Engine data deletion
The engine slows down if the historic data grows significantly over time, particularly in cases where the amount of data streaming in each day is large. One solution to this is to remove old data from the engine on a regular basis, yet still importing the data to Optimize so it can be used for deeper analytics.
To support the described use-case, Optimize does not care if you delete any data on the engine side. Specifically, Optimize does not sync with the engine on data deletion. If you want to remove any data from Optimize, you can either erase the data from Elasticsearch or use the Optimize History Cleanup Feature.
The subsections below describe the ways in which Optimize handles data deletion from the engine.
Deletion of historic data
There are two possible ways of doing this:
- Historic Cleanup: If you have enabled the history cleanup, historic data will be removed in the engine based on configurable time-to-live.
- Manual Deletion: You trigger a manual deletion, e.g. via REST-API.
Optimize can handle this case as it imports the old data first, and once it has imported everything, it will only add to its database new data streaming in.
Manual deletion of deployments/definitions
In most cases, the deletion of deployments and definitions will not cause any problems. If you have several versions of a definition deployed, e.g. 1-4, and you delete the definition/deployment with definition version 1, then this wouldn't cause any issues. The assumption here is that Optimize has imported the definitions and related historical data beforehand. Otherwise, the deleted definition is lost.
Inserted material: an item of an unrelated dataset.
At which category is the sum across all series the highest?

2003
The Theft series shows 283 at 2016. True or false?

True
However, there are two scenarios where Optimize will behave differently. The first is depicted as follows:
- You deploy a (process/decision) definition A for the first time.
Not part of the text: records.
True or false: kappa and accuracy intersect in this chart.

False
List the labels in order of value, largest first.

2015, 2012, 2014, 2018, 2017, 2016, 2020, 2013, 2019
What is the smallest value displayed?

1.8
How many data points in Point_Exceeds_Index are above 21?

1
- Optimize imports definition A with version 1.
- You delete the definition/deployment of the definition without having added another version of it. Definition A with version 1 is removed from the engine.
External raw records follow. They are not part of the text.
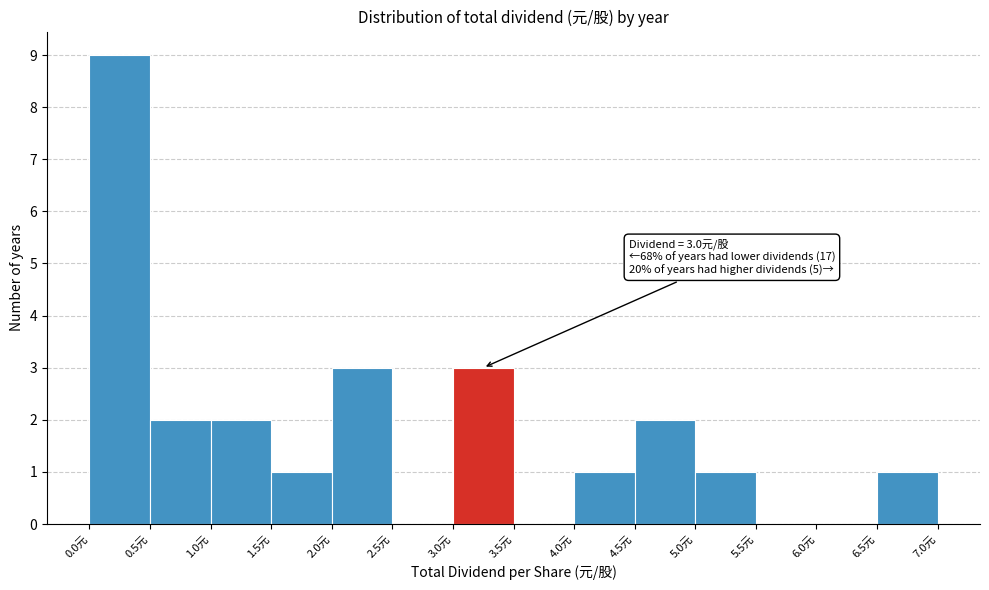

Over which range of the x-axis is the bar tallest?

0.0 to 0.5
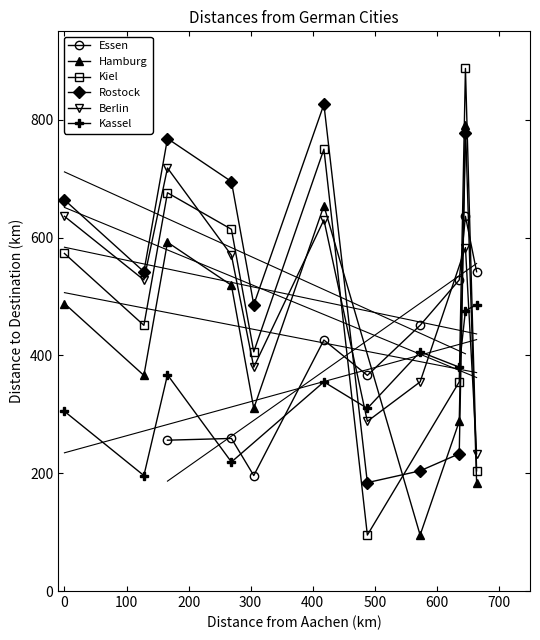

Does the chart have visible grid lines?

No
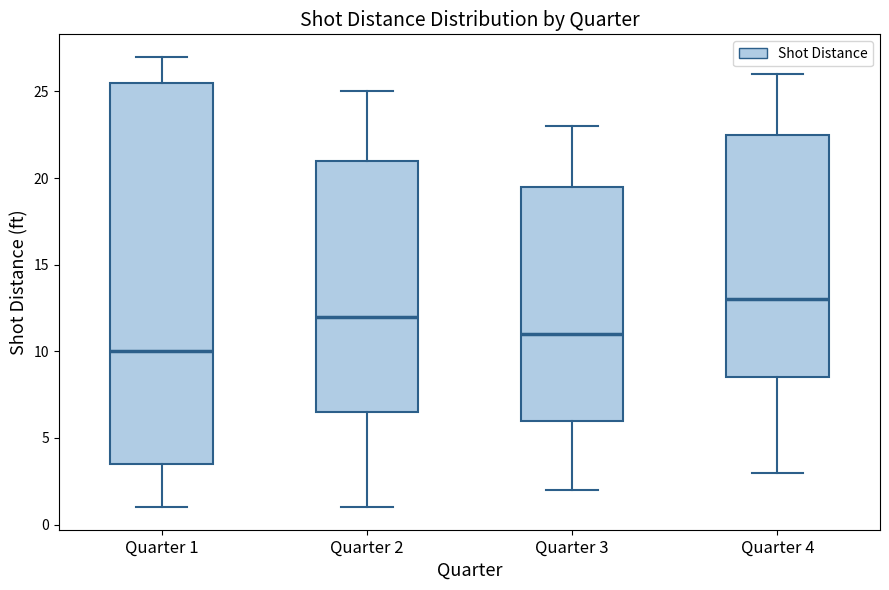

Which box's median line is the lowest?

Quarter 1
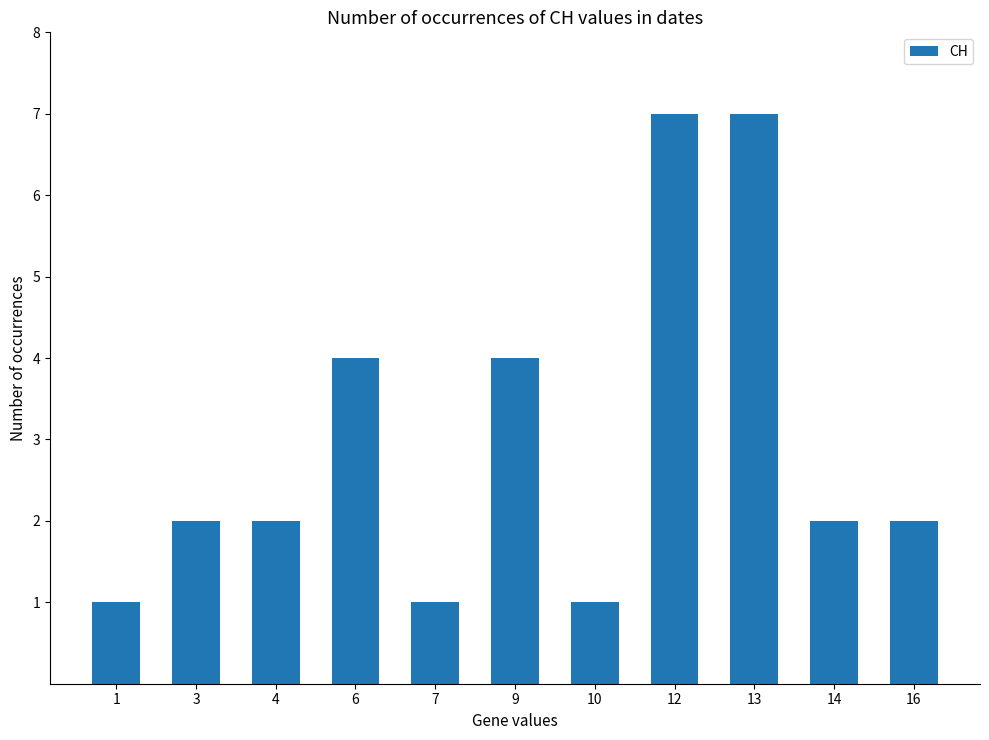

Count the number of categories in the chart.

11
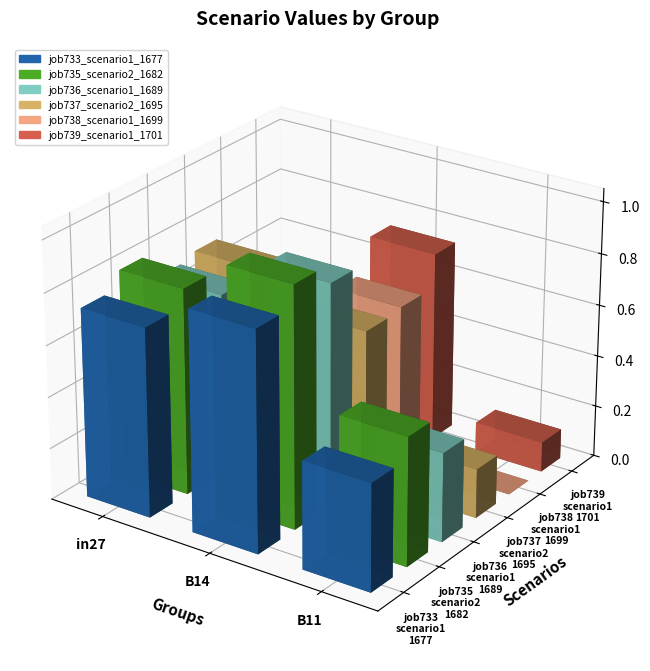

How many bars are there in each group?

6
- You deploy the definition A with the same ID again.
- Optimize imports another definition A with version 1.
Optimize identifies the unique definitions by the combination of definition key
, version
, and tenant
, so in this case will have imported the same definition twice. Optimize handles this by marking the definition with the oldest deployment time as deleted. When selecting definitions in Optimize, definitions that are considered to be deleted will not be selectable for reporting. Any data that Optimize has imported related to the deleted definition will appear in reports that use the non-deleted definition.
To prevent this from happening, avoid deleting and redeploying the same definition (same definition key, tenant, and version) to the engine.
Secondly, when a definition is deleted in the engine before it has been imported by Optimize and the corresponding instance data is still present in the history tables of the engine, Optimize will attempt to import this instance data for both decision reports and for creating event-based processes. In this scenario, Optimize will simply skip the import of the instance data for definitions that it has not already imported and that have since been deleted in the engine. This data will not be available in Optimize.